What is needed:
Below are records with pictures in them. Transcribe everything from the line containing "font-size: 28px ->" down to the line containing "text: income ->", exactly, and leave the pictures behind.

*** Opening Supplied records ***

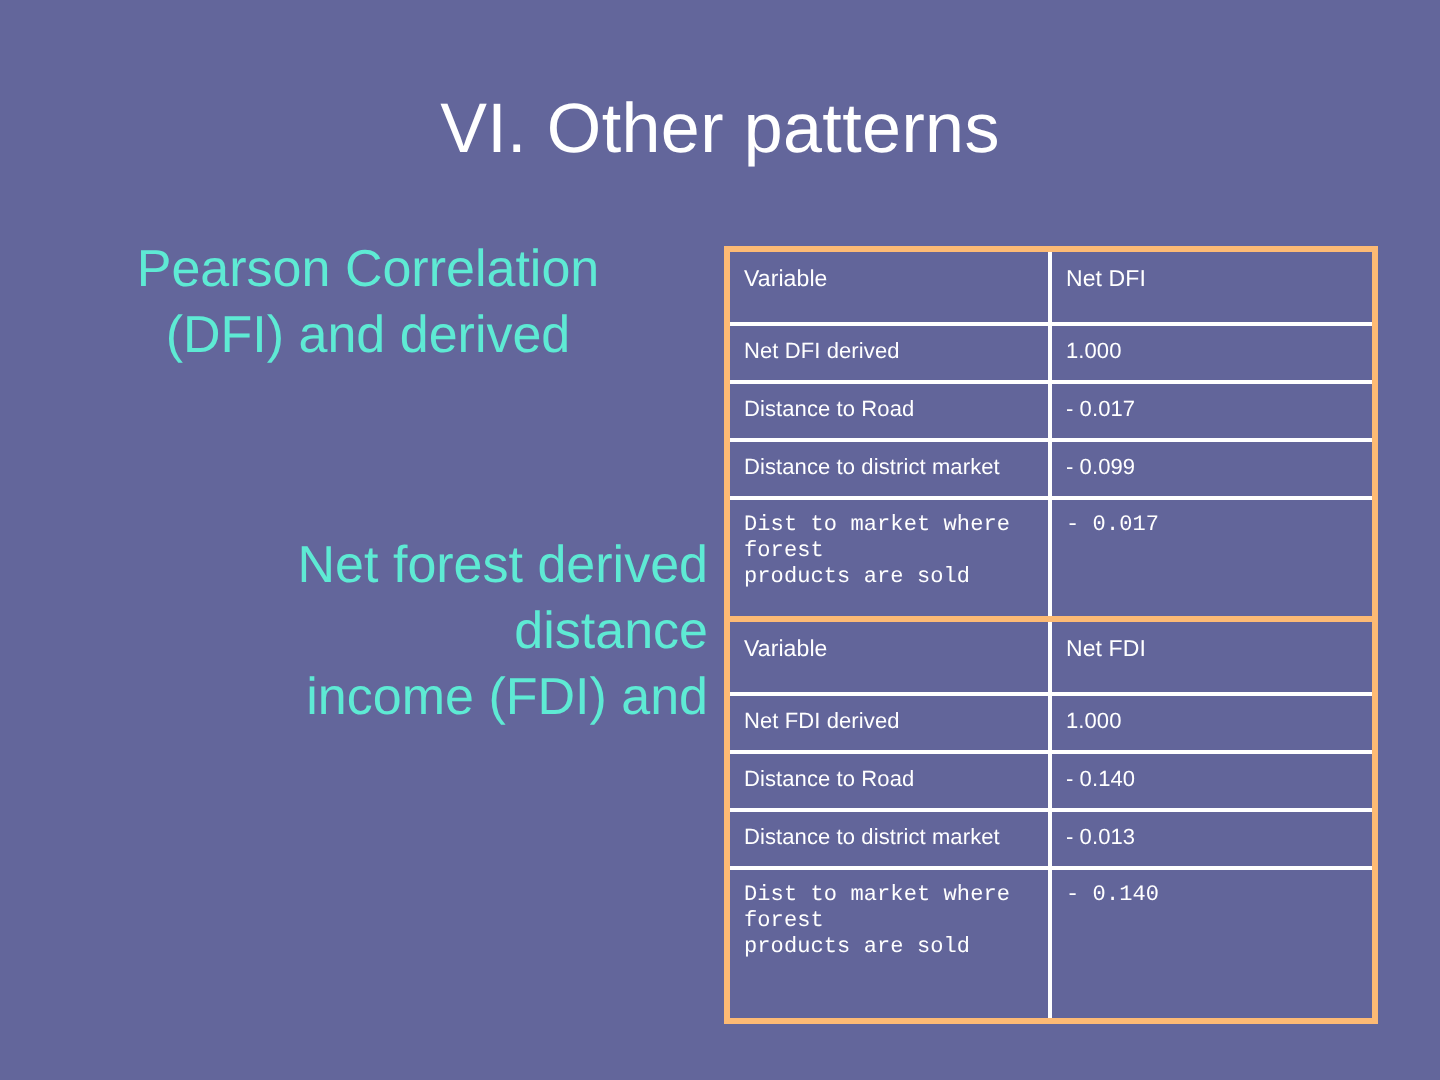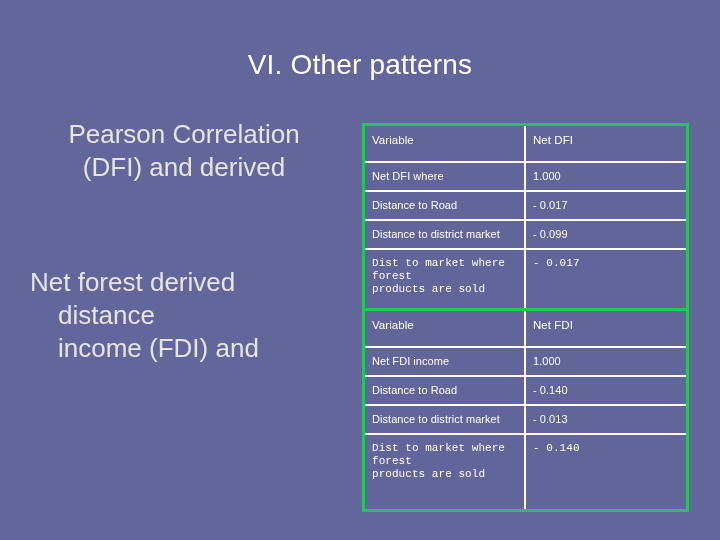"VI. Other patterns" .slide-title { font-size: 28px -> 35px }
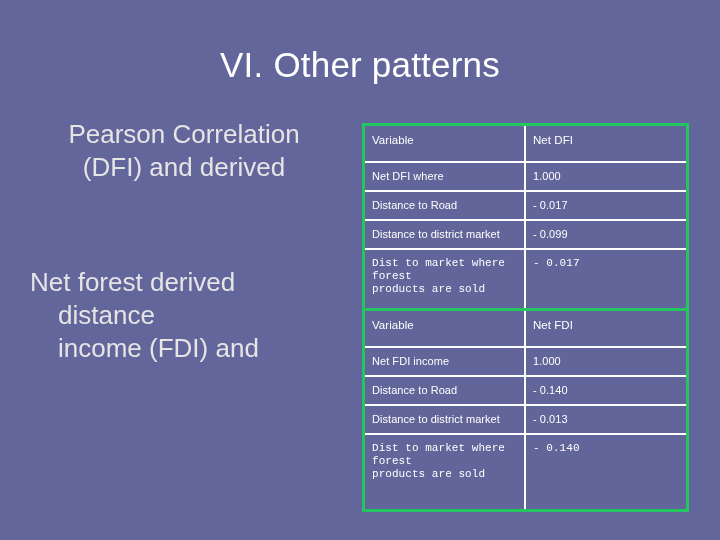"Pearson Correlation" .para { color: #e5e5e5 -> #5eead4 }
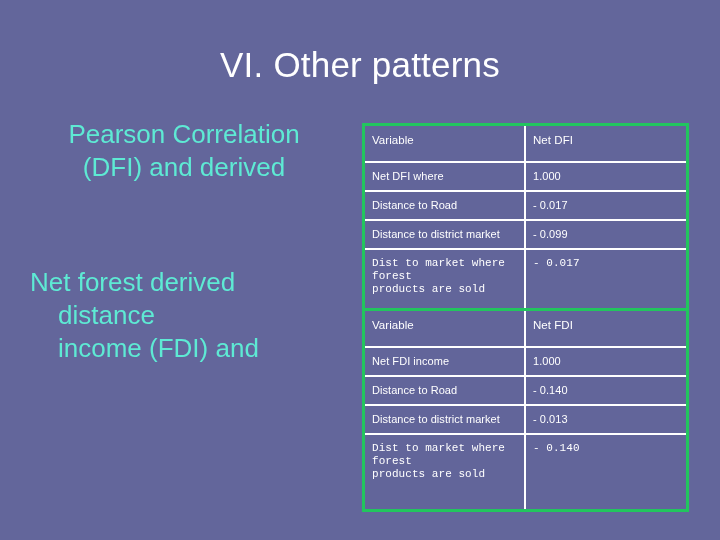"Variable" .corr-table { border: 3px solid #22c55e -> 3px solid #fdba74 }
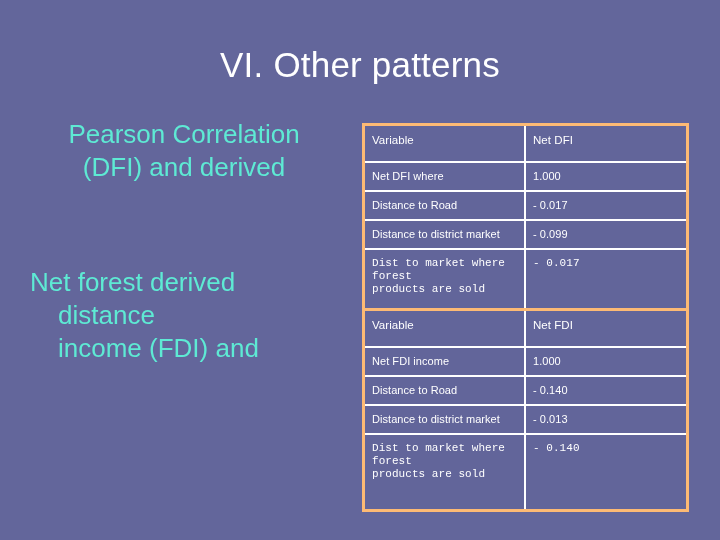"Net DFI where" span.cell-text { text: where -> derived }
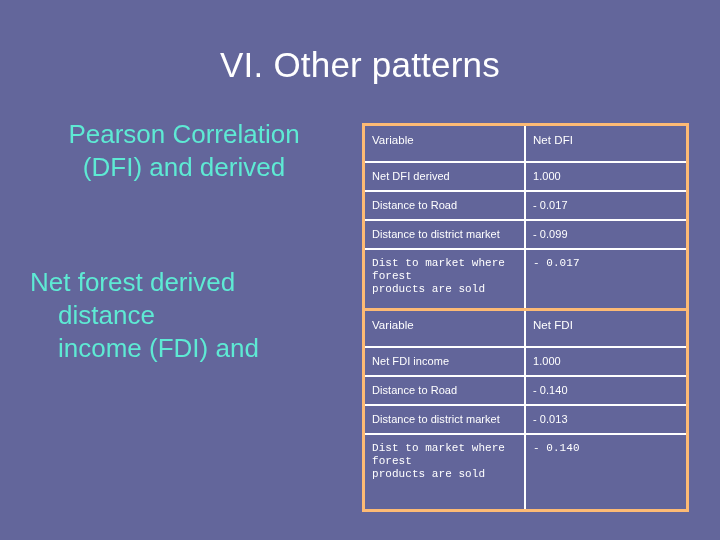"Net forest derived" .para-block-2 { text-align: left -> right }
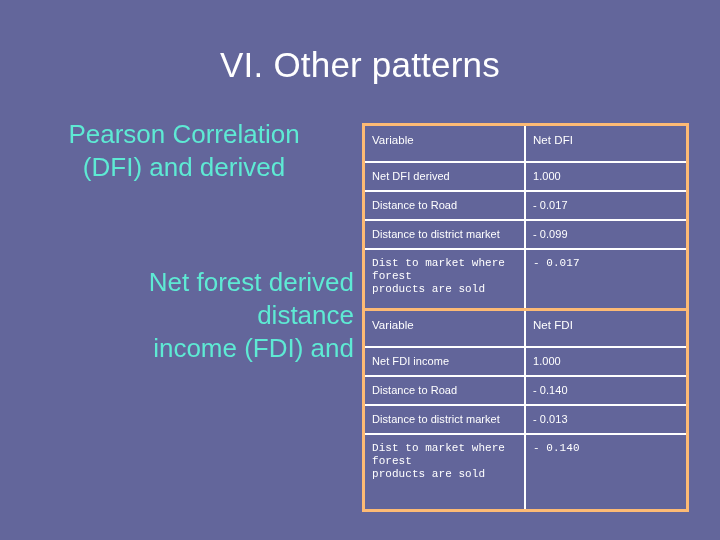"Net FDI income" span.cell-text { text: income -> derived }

*** Closing Supplied records ***
*** Opening Supplied records ***

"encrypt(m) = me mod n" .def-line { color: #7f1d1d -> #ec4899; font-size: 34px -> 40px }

*** Closing Supplied records ***

Exercise response:
"VI. Other patterns" .slide-title { font-size: 28px -> 35px }
"Pearson Correlation" .para { color: #e5e5e5 -> #5eead4 }
"Variable" .corr-table { border: 3px solid #22c55e -> 3px solid #fdba74 }
"Net DFI where" span.cell-text { text: where -> derived }
"Net forest derived" .para-block-2 { text-align: left -> right }
"Net FDI income" span.cell-text { text: income -> derived }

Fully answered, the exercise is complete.